Jun 10, 2011
No, not another cooking post, just three of the local attractions here in not-so-sunny Woluwé-St-Pierre.
Yesterday’s trip to the supermarket — a trip I had to make twice after first taking the wrong bike lock — was delayed slightly when I had to wait to allow a family of geese to cross the road.
The geese, however, were just the first hazard to negotiate. The second was a woman cycling towards me on the narrow cycle path while texting. She almost fell off when I startled here with a shrill ping on the pinger (you know, one of those next-generation bike bells that just, well, pings).
The hazards kept coming. Next was a stretch of Belgian cobbles. Eddy Merckx came from round hereabouts and it’s no wonder that, in addition to five Tours and five Giros his palmarès includes multiple victories in the “cobbled classics” of Flanders and northern France. When you combine the cobbles — which might more accurately be described as small rocks — with the short but very steep hills of the Woluwé valley, you have the perfect nursery for a future pro cyclist. For the rest of us just thirty seconds on one of the few remaining or recently restored streets is enough to make it all too clear that we are little more than a fragile bag of flesh and bones.
Taking to the cobbles was only necessary cause white van man had parked across the aforementioned cycle path; this was also the point where a La Poste van driver thought it perfectly acceptable to drive across the bike path without a thought for potential traffic.
That might have been understandable a few years back, when the sight of a cyclist on Brussels’ streets was rare enough to remark upon. But bike rental scheme, which pre-dates London’s equivalent “Boris Bikes”, has clearly had an impact, encouraging more people to take to two wheels and discover that La Poste man is not typical, as you might expect in a country where cycling has a legitimate claim to be the national sport (in Flanders it is the “national” sport). To date, cycling in Woluwé and its environs has been a remarkably pleasant, fearless experience, especially on the many cycle tracks that run around the local parks and lakes, even if they are shared with that most dreaded of potential perils, the pedestrian.
I left the bike at home today, opting to take the tram and Metro for a trip to the bank and a brief visit to a couple of our old St-Gilles haunts. I may be luring myself into a false sense of pedal¹ security, but the streets seem cleaner, dog poo-wise. Only time and soles will tell.
Our Belgian bank, Fortis, is now French-owned after going bust during the global financial crisis-but-we-got-a-nice-payday-from-the-bail-out-thanks-very-much. It’s slightly disconcerting to deposit your money with the BNP. But sweetly ironic, when you consider that the homonymous UK Nazi party is all but bankrupt, both financially and electorally.

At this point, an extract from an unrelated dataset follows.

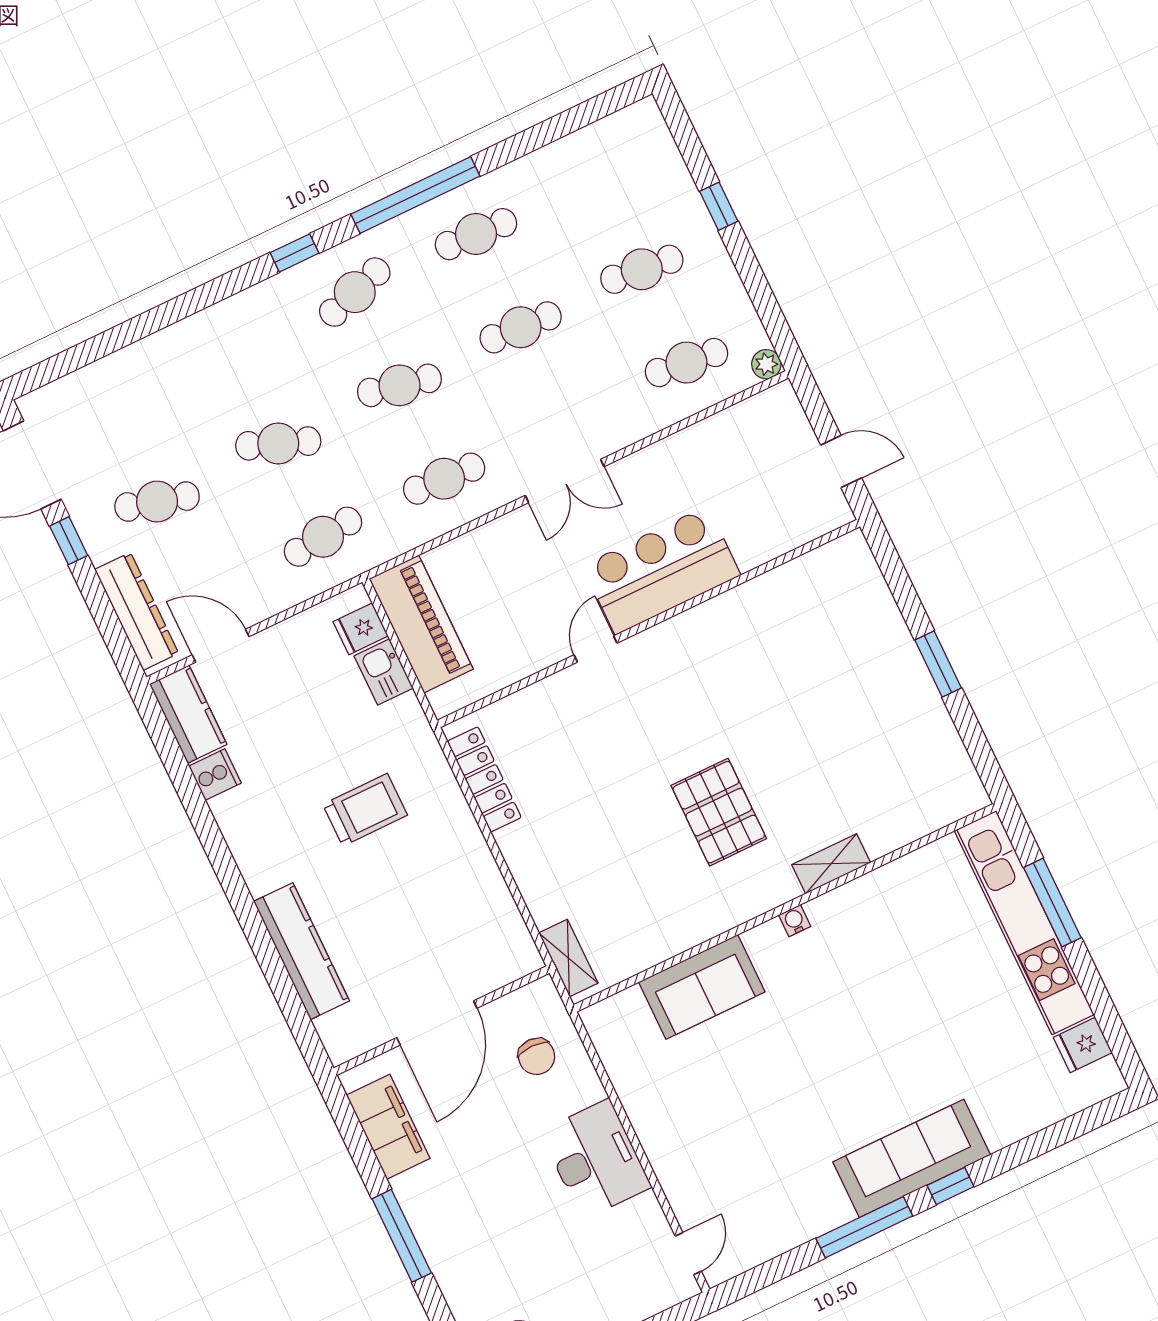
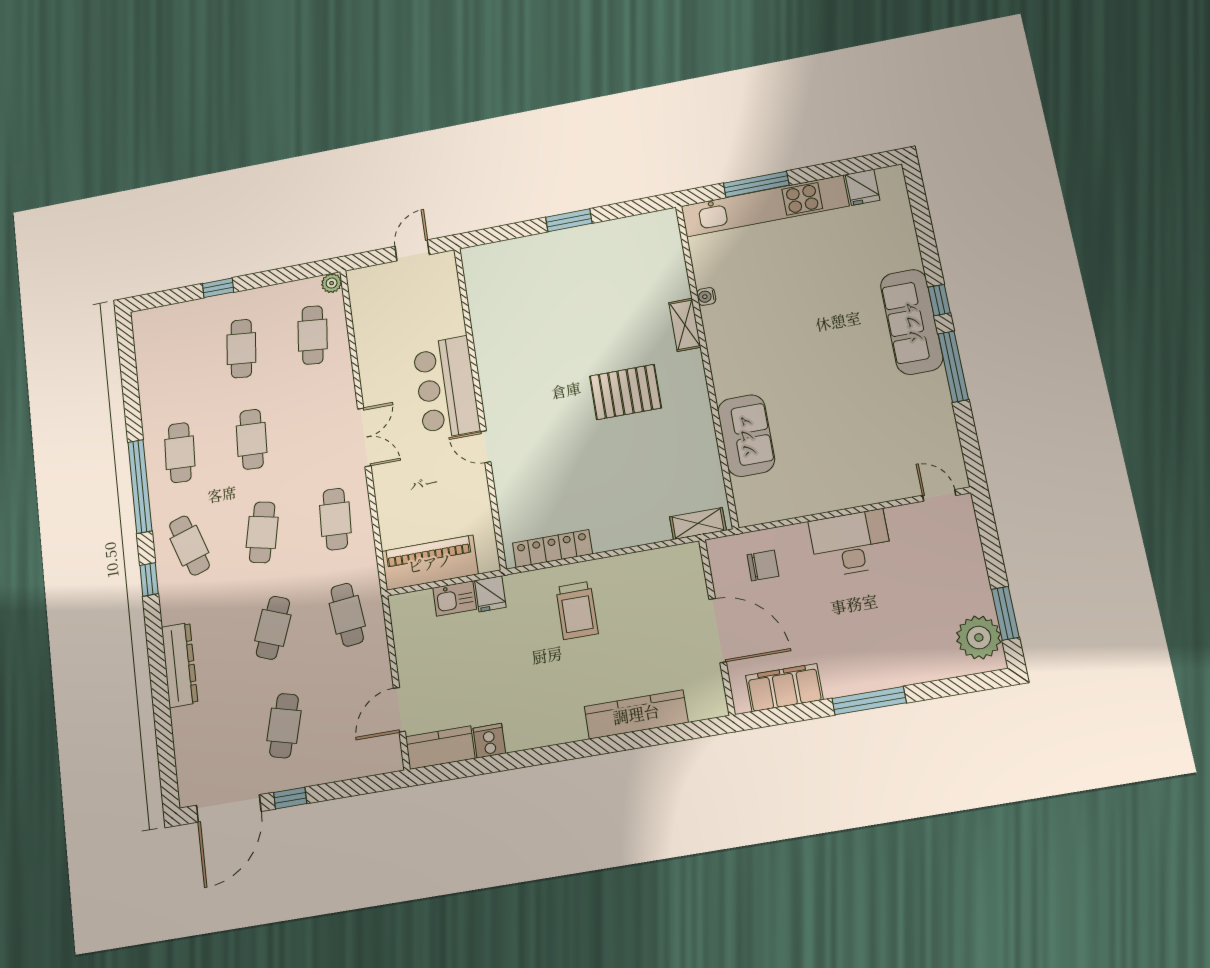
dresser: (137, 611) -> (180, 665), moved, turned 90
fridge: (361, 629) -> (490, 594), moved
trolley: (365, 810) -> (577, 610), moved, turned 180
water cooler: (795, 921) -> (706, 296), moved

To get to and indeed from the tram stop, we take a path that skirts a pond, currently home to new goose and coot families while passing through a small wood where I was astonished to discover a thicket of wild (or at least feral) redcurrant bushes bearing several ripening pendants of the jewel-like fruit. They’ll make the perfect decoration if I can persuade the Becster to make a cake this weekend.
¹ Meaning relating to the foot, I discovered while writing.